A switch point exists at which two wage curves do not intersect. Two fake switch points exist in the example, where rents per acre are
not equal on one type of land at the switch point for the techniques with intersecting wage curves. The feasible technique with the largest
wage is not necessarily cost-minimizing
No claim is made that other issues of joint production might not arise in models combining fixed capital and extensive rent. D’Agata (1983)
provides an example in a model of intensive rent with a non-unique and sometimes upward-sloping wage frontier. The model in this article
is similar to a model of intensive rent in some ways. Can an example be given with these properties?
A model with more types of land provides a setting for comparing and contrasting the orders of efficiency and rentability.

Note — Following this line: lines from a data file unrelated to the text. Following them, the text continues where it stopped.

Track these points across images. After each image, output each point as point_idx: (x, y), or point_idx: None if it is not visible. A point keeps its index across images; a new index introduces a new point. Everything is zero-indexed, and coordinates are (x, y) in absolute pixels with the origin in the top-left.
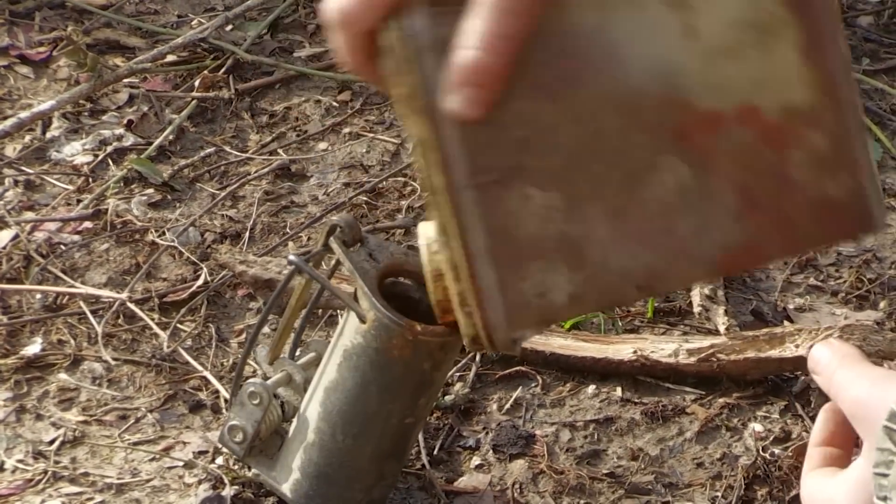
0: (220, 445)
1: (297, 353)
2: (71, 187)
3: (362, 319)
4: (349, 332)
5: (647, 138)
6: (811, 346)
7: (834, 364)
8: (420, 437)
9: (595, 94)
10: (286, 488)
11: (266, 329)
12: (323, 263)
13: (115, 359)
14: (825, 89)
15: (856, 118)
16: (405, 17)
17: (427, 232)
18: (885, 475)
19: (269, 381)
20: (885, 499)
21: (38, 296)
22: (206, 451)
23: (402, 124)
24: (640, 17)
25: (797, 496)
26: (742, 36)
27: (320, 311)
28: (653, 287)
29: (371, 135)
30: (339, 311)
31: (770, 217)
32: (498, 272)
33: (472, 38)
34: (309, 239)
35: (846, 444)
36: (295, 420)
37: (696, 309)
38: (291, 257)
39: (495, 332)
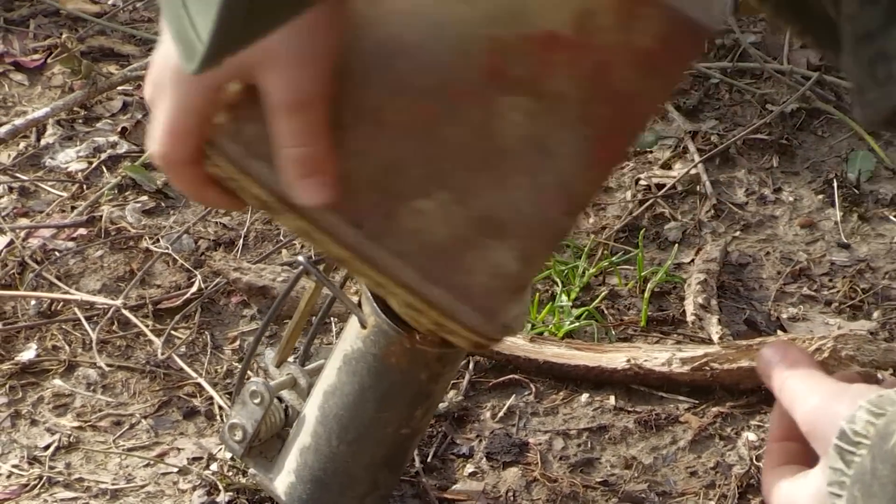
0: (214, 452)
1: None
2: (65, 194)
3: (363, 324)
4: (350, 336)
5: (473, 97)
6: (761, 348)
7: (784, 370)
8: None
9: (403, 91)
10: (281, 491)
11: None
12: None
13: (109, 365)
14: None
15: None
16: (213, 145)
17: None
18: (838, 496)
19: (272, 383)
20: None
21: (33, 302)
22: (201, 458)
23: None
24: (413, 9)
25: None
26: None
27: (335, 320)
28: (577, 205)
29: None
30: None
31: (612, 90)
32: (447, 285)
33: (286, 139)
34: (302, 246)
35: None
36: (295, 422)
37: (690, 318)
38: (300, 258)
39: (484, 330)
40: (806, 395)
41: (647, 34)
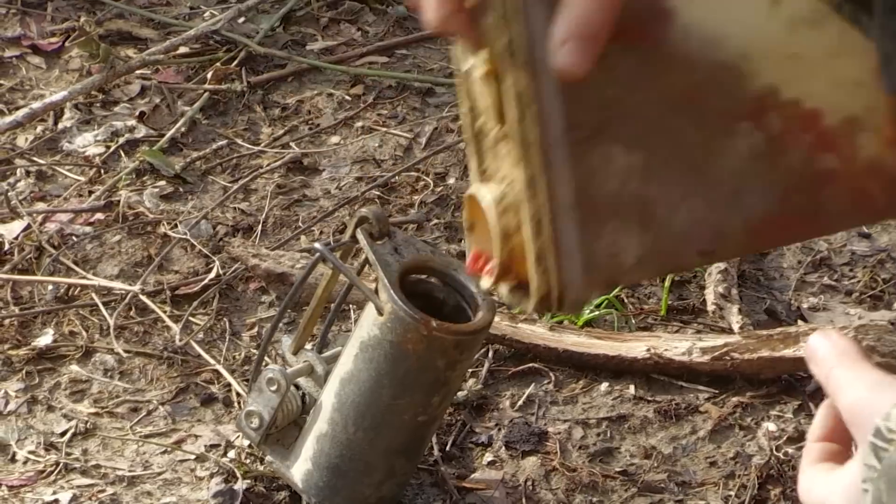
0: (232, 439)
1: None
2: (83, 178)
3: (380, 311)
4: (367, 323)
5: (729, 104)
6: (809, 336)
7: (832, 359)
8: None
9: (685, 58)
10: (298, 478)
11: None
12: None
13: (126, 351)
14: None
15: None
16: None
17: (485, 195)
18: (868, 490)
19: (288, 370)
20: None
21: (50, 287)
22: (218, 445)
23: (479, 83)
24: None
25: None
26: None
27: (352, 307)
28: (710, 257)
29: (384, 129)
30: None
31: (819, 198)
32: (579, 230)
33: None
34: (321, 233)
35: (846, 440)
36: (312, 410)
37: (710, 307)
38: (317, 245)
39: (568, 291)
40: (850, 385)
41: (886, 181)
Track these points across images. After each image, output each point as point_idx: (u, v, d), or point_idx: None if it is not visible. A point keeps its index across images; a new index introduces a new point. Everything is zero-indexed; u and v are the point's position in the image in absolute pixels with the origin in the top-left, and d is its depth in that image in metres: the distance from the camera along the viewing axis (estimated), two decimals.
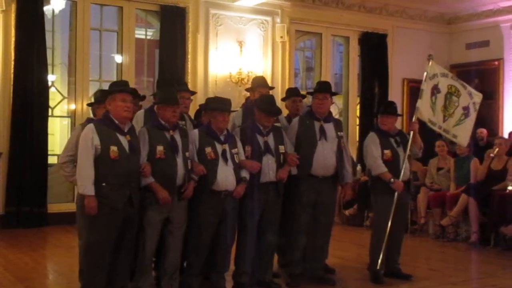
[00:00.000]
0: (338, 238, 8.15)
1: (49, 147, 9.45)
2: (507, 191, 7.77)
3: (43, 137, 9.00)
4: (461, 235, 8.29)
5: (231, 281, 5.51)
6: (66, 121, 12.36)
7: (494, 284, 6.02)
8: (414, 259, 6.94)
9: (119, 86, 4.87)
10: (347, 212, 9.71)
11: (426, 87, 6.26)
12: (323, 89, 5.84)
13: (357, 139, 11.78)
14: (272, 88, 6.38)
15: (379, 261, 5.85)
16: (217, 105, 5.33)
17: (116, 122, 4.71)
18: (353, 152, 11.38)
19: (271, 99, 5.64)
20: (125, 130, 4.75)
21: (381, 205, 5.95)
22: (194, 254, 5.23)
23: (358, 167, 9.94)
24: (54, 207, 8.99)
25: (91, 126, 4.69)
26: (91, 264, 4.74)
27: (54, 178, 9.05)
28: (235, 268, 5.52)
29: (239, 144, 5.41)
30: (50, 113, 9.32)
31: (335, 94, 6.13)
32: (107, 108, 4.77)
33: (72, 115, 9.73)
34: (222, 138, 5.26)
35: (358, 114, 11.97)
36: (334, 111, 12.52)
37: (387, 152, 5.90)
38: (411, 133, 6.04)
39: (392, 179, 5.80)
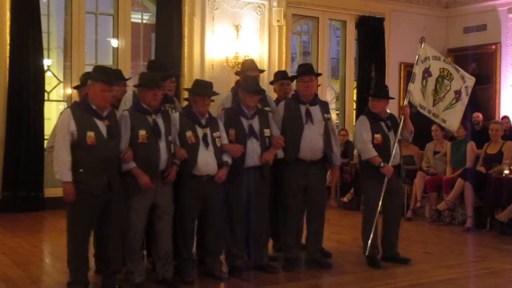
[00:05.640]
0: (334, 222, 8.21)
1: (45, 132, 9.41)
2: (503, 175, 7.78)
3: (39, 121, 8.99)
4: (457, 219, 8.32)
5: (226, 265, 5.55)
6: (62, 106, 12.32)
7: (489, 268, 6.06)
8: (410, 243, 6.97)
9: (103, 74, 4.74)
10: (345, 199, 9.73)
11: (418, 71, 6.23)
12: (308, 71, 5.80)
13: (354, 123, 11.76)
14: (262, 71, 6.28)
15: (368, 246, 5.86)
16: (197, 89, 5.29)
17: (94, 107, 4.64)
18: (350, 136, 11.40)
19: (254, 79, 5.62)
20: (103, 115, 4.67)
21: (370, 189, 5.94)
22: (181, 238, 5.20)
23: (355, 151, 9.93)
24: (50, 192, 8.98)
25: (68, 111, 4.64)
26: (73, 250, 4.75)
27: (51, 162, 8.99)
28: (229, 252, 5.54)
29: (222, 127, 5.36)
30: (46, 98, 9.31)
31: (319, 75, 6.09)
32: (87, 92, 4.70)
33: (68, 99, 9.71)
34: (203, 121, 5.21)
35: (355, 98, 11.96)
36: (331, 95, 12.55)
37: (378, 136, 5.86)
38: (402, 117, 6.01)
39: (382, 164, 5.77)
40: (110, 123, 4.68)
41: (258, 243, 5.59)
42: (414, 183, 8.80)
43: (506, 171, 7.77)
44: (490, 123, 8.74)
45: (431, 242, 7.40)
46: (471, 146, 8.44)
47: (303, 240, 6.06)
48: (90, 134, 4.56)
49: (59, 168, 4.58)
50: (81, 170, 4.56)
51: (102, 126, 4.64)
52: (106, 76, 4.75)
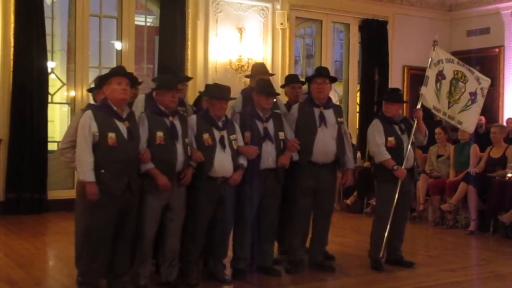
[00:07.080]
0: (338, 225, 8.19)
1: (49, 134, 9.47)
2: (507, 178, 7.76)
3: (43, 123, 9.00)
4: (460, 222, 8.31)
5: (229, 267, 5.54)
6: (66, 108, 12.37)
7: (492, 271, 6.04)
8: (414, 246, 6.95)
9: (115, 69, 4.87)
10: (348, 201, 9.72)
11: (431, 74, 6.24)
12: (322, 74, 5.82)
13: (357, 126, 11.79)
14: (272, 75, 6.36)
15: (382, 248, 5.86)
16: (215, 92, 5.32)
17: (114, 108, 4.69)
18: (353, 139, 11.41)
19: (268, 81, 5.65)
20: (124, 116, 4.72)
21: (384, 192, 5.94)
22: (191, 240, 5.21)
23: (358, 154, 9.94)
24: (54, 194, 9.01)
25: (89, 113, 4.68)
26: (90, 250, 4.74)
27: (54, 165, 9.06)
28: (233, 254, 5.54)
29: (238, 130, 5.39)
30: (49, 100, 9.31)
31: (334, 79, 6.09)
32: (105, 94, 4.76)
33: (71, 102, 9.72)
34: (220, 124, 5.25)
35: (358, 101, 11.97)
36: (334, 98, 12.54)
37: (391, 139, 5.87)
38: (415, 120, 6.03)
39: (395, 166, 5.78)
40: (129, 125, 4.74)
41: (264, 246, 5.59)
42: (417, 186, 8.78)
43: (509, 174, 7.76)
44: (491, 126, 8.73)
45: (435, 245, 7.40)
46: (474, 148, 8.44)
47: (307, 243, 6.05)
48: (111, 135, 4.61)
49: (82, 169, 4.59)
50: (102, 171, 4.59)
51: (122, 127, 4.68)
52: (119, 70, 4.85)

The analysis in this article demonstrates that the wage frontier for cost-minimizing techniques is disconnected from the ordering
of wage curves. How does the order in which lands are introduced into cultivation, at a given rate of profits, relate to the ordering of
wage curves in models with fixed capital? Presumably, the introduction of fixed capital still allows for the order of rentability
to differ from the order of efficiency. More efficient lands are not necessarily paid a higher rent per acre.
Models of rent emphasize the need to consider technical change. Net output can be increased only up to a hard limit.
The introduction of new processes and techniques, a capability to extend the physical life of machines, the discovery
of new natural resources, or decreases in some coefficients of production for existing processes are required to increase
net output beyond that limit. Introduction of such possibilities into the model will result in structural economic dynamics.